# start of Text shown

Sunday, February 14, 2010

Aparigraha

Yes, it has been a long time again - life has been getting in the way of my practice, but there is no better yama to discuss this than Aparigraha, which means non-possessiveness or non-grasping. And I have had a lot of ideas on what I want to write for this post, but today the universe intervened again and a new idea was spawned. My dear friend from college, Anna, is a freelance writer and this week published her interview with a Russian poet. The poet was raised a musician but one day stopped writing music and started writing poetry. And I remembered my own story, the one that got me here - full of not grasping. So waiting led me to exactly where I need to be, though definitely not without some painful grasping and breakdowns to get in the way.

When I was young, I wanted to go to Stanford to play basketball (to those of you on my teams, you know this was never going to happen, but I can dream, right?). It was not until I was in 8th grade and drumming on the basketballs that I realized music was the path for me. My freshman year in high school, I signed up for basketball tryouts but never went to them - instead I took 3 band classes my senior year and spent more time with my band teacher than my parents. After being rejected from music school, I found my way to a small liberal arts school located inside the University of Michigan. I continued to play music but only in Marching Band and the non-music major Pops Orchestra. I fell in love with traveling through those years and absorbed the world, spending a total of 13 months living in France, and I decided to go to law school because my dad and my band teacher thought I would make a good child advocate.
I did two things in law school: study and yoga. I had learned about yoga prior to law school, but there is no better time to practice than when you are hunched over books surrounded by the law all day. I started going more often. But that pull to yoga was in direct contrast to the life I was beginning to live in school. I remember telling people that I had never made a major life decision on my own. I went to the University of Michigan because my family went there (it was my choice, but it was not a difficult one), I went to France to teach because I was accepted, I went to law school because people said I would be good at the law. In law school, however, I found myself stuck. I did fairly well academically, so doors should have been open, but the job market and my distaste for life at a law firm (for me, not for others) meant those doors were being slammed in my face instead. I took the rejections personally, thought I had made a hugely wrong decision, and wondered how I was ever going to get out from under a mountain of debt while working at Starbucks. I literally did not know what to do, until I let go.

# end of Text shown
# start of Data

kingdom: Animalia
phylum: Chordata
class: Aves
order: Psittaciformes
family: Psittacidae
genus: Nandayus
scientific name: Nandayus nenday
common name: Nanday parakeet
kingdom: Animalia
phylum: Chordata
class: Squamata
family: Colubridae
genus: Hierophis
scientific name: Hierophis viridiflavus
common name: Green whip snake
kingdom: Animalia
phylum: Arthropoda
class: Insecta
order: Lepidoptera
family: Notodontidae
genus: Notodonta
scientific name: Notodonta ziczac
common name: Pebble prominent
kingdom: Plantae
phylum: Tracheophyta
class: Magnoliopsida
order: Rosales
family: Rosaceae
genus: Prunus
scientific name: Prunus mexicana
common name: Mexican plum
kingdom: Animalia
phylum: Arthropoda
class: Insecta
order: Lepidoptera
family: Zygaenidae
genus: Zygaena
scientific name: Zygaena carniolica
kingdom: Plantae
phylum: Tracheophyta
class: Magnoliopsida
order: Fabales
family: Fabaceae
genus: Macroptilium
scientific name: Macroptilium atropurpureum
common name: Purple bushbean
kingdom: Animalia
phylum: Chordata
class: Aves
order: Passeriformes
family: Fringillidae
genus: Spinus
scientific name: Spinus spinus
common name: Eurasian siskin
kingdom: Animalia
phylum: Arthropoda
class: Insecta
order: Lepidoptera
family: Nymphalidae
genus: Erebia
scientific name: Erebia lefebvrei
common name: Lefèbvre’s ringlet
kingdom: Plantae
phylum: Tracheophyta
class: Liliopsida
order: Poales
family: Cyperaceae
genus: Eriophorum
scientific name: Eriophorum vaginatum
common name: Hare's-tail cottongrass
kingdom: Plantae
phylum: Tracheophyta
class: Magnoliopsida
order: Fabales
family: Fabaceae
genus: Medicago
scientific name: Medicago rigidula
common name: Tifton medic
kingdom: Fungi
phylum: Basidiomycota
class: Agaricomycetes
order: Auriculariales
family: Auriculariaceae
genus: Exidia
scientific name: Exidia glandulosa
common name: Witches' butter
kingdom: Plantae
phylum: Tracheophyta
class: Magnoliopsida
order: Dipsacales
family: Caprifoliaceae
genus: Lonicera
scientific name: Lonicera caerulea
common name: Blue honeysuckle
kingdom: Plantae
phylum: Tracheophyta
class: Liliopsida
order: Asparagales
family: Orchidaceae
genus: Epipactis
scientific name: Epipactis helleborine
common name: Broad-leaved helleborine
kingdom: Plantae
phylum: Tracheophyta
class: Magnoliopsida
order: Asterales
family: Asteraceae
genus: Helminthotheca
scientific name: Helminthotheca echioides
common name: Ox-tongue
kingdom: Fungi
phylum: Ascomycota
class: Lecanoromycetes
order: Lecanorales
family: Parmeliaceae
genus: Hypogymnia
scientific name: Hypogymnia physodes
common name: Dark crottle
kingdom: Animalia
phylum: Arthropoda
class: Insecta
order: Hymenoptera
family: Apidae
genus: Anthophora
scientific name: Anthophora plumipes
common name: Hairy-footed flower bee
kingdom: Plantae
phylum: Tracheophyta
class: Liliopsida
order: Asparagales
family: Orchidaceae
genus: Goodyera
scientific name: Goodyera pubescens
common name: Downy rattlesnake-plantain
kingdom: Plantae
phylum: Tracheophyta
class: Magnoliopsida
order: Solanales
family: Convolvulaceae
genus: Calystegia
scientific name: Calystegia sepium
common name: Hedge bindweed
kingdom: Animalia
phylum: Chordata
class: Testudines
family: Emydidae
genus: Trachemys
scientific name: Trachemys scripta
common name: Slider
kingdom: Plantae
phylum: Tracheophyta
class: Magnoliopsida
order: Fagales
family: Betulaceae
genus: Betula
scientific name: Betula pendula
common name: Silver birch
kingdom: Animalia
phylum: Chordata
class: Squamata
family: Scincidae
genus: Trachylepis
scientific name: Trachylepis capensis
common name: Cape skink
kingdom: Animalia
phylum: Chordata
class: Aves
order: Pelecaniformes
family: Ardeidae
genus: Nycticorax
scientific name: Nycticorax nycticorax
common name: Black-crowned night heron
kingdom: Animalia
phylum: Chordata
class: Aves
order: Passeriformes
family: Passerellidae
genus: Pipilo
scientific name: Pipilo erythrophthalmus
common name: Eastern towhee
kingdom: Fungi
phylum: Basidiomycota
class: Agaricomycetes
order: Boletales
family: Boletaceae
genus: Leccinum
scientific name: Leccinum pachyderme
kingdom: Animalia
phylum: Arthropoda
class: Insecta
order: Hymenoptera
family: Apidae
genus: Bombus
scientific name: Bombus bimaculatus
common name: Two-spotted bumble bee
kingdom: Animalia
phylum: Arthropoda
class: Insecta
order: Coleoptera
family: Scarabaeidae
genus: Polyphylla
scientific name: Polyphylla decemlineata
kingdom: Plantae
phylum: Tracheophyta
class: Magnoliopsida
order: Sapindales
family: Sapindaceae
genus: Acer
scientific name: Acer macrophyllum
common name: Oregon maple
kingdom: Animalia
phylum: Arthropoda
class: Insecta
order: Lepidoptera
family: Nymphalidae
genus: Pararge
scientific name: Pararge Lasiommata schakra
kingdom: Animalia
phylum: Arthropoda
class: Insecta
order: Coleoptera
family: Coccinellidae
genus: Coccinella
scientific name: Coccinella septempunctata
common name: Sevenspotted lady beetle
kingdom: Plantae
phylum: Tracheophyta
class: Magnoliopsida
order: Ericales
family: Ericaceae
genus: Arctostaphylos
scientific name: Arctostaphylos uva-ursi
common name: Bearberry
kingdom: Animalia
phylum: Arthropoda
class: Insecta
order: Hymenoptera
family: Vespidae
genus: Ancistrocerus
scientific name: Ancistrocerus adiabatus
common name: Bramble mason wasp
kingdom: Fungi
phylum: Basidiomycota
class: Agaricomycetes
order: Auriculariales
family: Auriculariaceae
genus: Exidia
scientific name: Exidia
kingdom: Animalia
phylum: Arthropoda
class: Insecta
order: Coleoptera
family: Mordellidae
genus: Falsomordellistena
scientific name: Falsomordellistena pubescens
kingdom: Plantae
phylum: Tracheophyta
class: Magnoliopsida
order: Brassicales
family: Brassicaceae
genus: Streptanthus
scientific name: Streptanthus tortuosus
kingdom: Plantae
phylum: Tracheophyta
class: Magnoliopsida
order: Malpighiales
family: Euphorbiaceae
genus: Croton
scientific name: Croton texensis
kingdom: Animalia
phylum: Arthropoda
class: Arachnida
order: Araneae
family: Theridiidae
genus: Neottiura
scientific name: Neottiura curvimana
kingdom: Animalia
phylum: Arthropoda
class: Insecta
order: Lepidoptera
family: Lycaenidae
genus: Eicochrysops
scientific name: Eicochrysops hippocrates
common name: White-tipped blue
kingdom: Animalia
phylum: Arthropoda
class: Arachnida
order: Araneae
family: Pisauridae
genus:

# end of Data

Required tasks:
**1)** The Aparigraha post gives examples for the writer's claim of never having made a major life decision alone. Name each decision it cites.
**2)** According to the Aparigraha post, why were doors closing on the writer during law school even though the writer did fairly well academically?
This listing has no connection to the Aparigraha post.

Answers in order:
**1)**
- Going to the University of Michigan
- Going to France to teach
- Going to law school

**2)** The job market was one cause. The writer's personal distaste for life at a law firm was the other, and together they meant those doors were being slammed instead of staying open.